Inconsciente virtual
Algo me trae una novela en proceso que perdí de vista hace unos largos meses. No sé qué es, pero empiezo a tenerla muy presente. Fueron varias las veces que, en las últimas semanas, pensé en algún fragmento de ese libro.
En la novela, la protagonista sueña que se le caen sus pastillas anticonceptivas sobre la pileta del baño. Acto seguido, corre hacia el freezer de su casa con una maleta llena de pequeños embriones, que pretende congelar.
¿Por qué algunas imágenes vuelven a traernos algo de una novela o película, mientras otras no? Creo en la potencia de la remembranza. Hay algo de bondad literaria ahí. Quizá es por eso que, tras el recuerdo de aquel intenso año de trabajo con la autora –más un largo rato de receso–, me siento habilitada a preguntar qué pasó con aquel manuscrito.
Sé que muchas veces los textos cobran otras formas, van al teatro, se convierten en cómics, cambian de peinado, se travisten a otros formatos y géneros o, simplemente, se cajonean por años. No quiero que una novela buena se pierda entre los proyectos abultados de una mujer inteligente, así que me atrevo a hacer algo que no practico demasiado, y que hoy me resulta vital: abro el Instagram para escribirle.

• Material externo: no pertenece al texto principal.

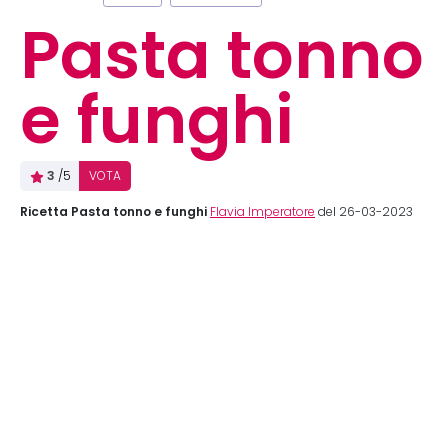
Pasta tonno
e funghi
3
/5
VOTA
Ricetta Pasta tonno e funghi
Flavia Imperatore
del 26-03-2023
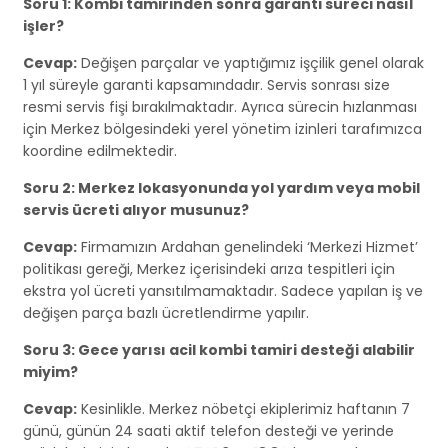
Soru 1: Kombi tamirinden sonra garanti süreci nasıl
işler?
Cevap:
Değişen parçalar ve yaptığımız işçilik genel olarak
1 yıl süreyle garanti kapsamındadır. Servis sonrası size
resmi servis fişi bırakılmaktadır. Ayrıca sürecin hızlanması
için Merkez bölgesindeki yerel yönetim izinleri tarafımızca
koordine edilmektedir.
Soru 2: Merkez lokasyonunda yol yardım veya mobil
servis ücreti alıyor musunuz?
Cevap:
Firmamızın Ardahan genelindeki ‘Merkezi Hizmet’
politikası gereği, Merkez içerisindeki arıza tespitleri için
ekstra yol ücreti yansıtılmamaktadır. Sadece yapılan iş ve
değişen parça bazlı ücretlendirme yapılır.
Soru 3: Gece yarısı acil kombi tamiri desteği alabilir
miyim?
Cevap:
Kesinlikle. Merkez nöbetçi ekiplerimiz haftanın 7
günü, günün 24 saati aktif telefon desteği ve yerinde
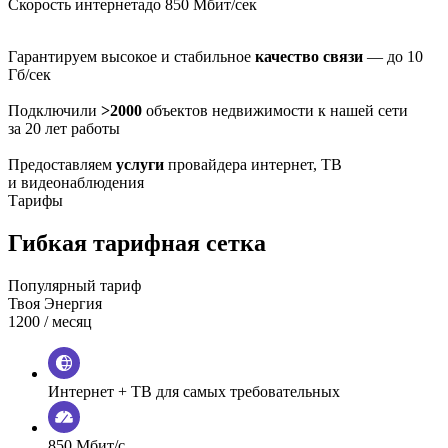
Скорость интернета
до 850 Мбит/сек
Гарантируем высокое и стабильное
качество связи
— до 10
Гб/сек
Подключили
>2000
объектов недвижимости к нашей сети
за 20 лет работы
Предоставляем
услуги
провайдера интернет, ТВ
и видеонаблюдения
Тарифы
Гибкая тарифная сетка
Популярный тариф
Твоя Энергия
1200
/ месяц
Интернет + ТВ для самых требовательных
850 Мбит/с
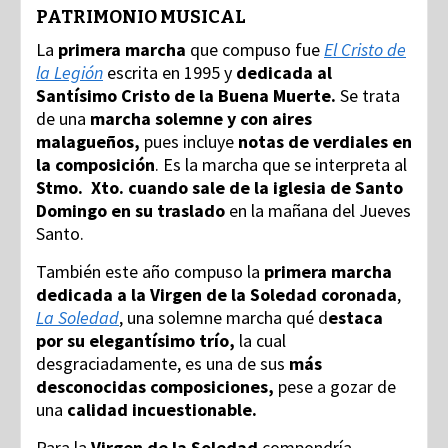
PATRIMONIO MUSICAL
La
primera marcha
que compuso fue
El Cristo de
la Legión
escrita en 1995 y
dedicada al
Santísimo Cristo de la Buena Muerte.
Se trata
de una
marcha solemne y con aires
malagueños,
pues incluye
notas de verdiales en
la composición
. Es la marcha que se interpreta al
Stmo. Xto. cuando sale de la iglesia de Santo
Domingo en su traslado
en la mañana del Jueves
Santo.
También este año compuso la
primera marcha
dedicada a la Virgen de la Soledad coronada
,
La Soledad
, una solemne marcha qué d
estaca
por su elegantísimo trío,
la cual
desgraciadamente, es una de sus
más
desconocidas composiciones,
pese a gozar de
una
calidad incuestionable.
Para la
Virgen de la Soledad
compondría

Pero…, ¡oh, casualidad! ¡Tengo un mensaje de la autora! Así de increíble y casual como lo leen. Ella me habla de retomar el trabajo, de darle una peinada final al texto y de revisar su coherencia. Sorprendida con el azar, le cuento a mi hijo la premonición sucedida. Se lo comparto como algo extraño, levreriano, raro, de transmisión de pensamientos. Mi hijo ríe, por no decir que se ríe de mí, y dice que no se trata de nada esotérico, sino del inconsciente virtual. Azorada, le pregunto qué es eso. “No sé”, me responde, “pensémoslo”, y esgrime una fugaz teoría del inconsciente freudiano del siglo XXI en la que las imágenes de internet que vemos-no vemos, y volvemos a ver-no ver, van conformando un mundo al que nuestra conciencia no accede, pero sí va visualizando, sí contempla lejanamente. Todo aquello que scrolleamos al pasar nos hace proclives a ese mundo, del que nos sentiremos parte aun sin saberlo.
La capacidad de pensar el presente de un joven de 21 años, la frescura con la que puede reescribir en el aire una teoría centenaria y seria que solo conoce como analizante, me sorprende gratamente. Tanto, que le pido permiso para traerles acá su idea.
Ahora, siguiendo su elucubración, sé que seguramente la autora y yo hemos estado viéndonos sin vernos, y pensándonos sin hablarnos a partir de “andá a saber cuáles” estímulos fotográficos.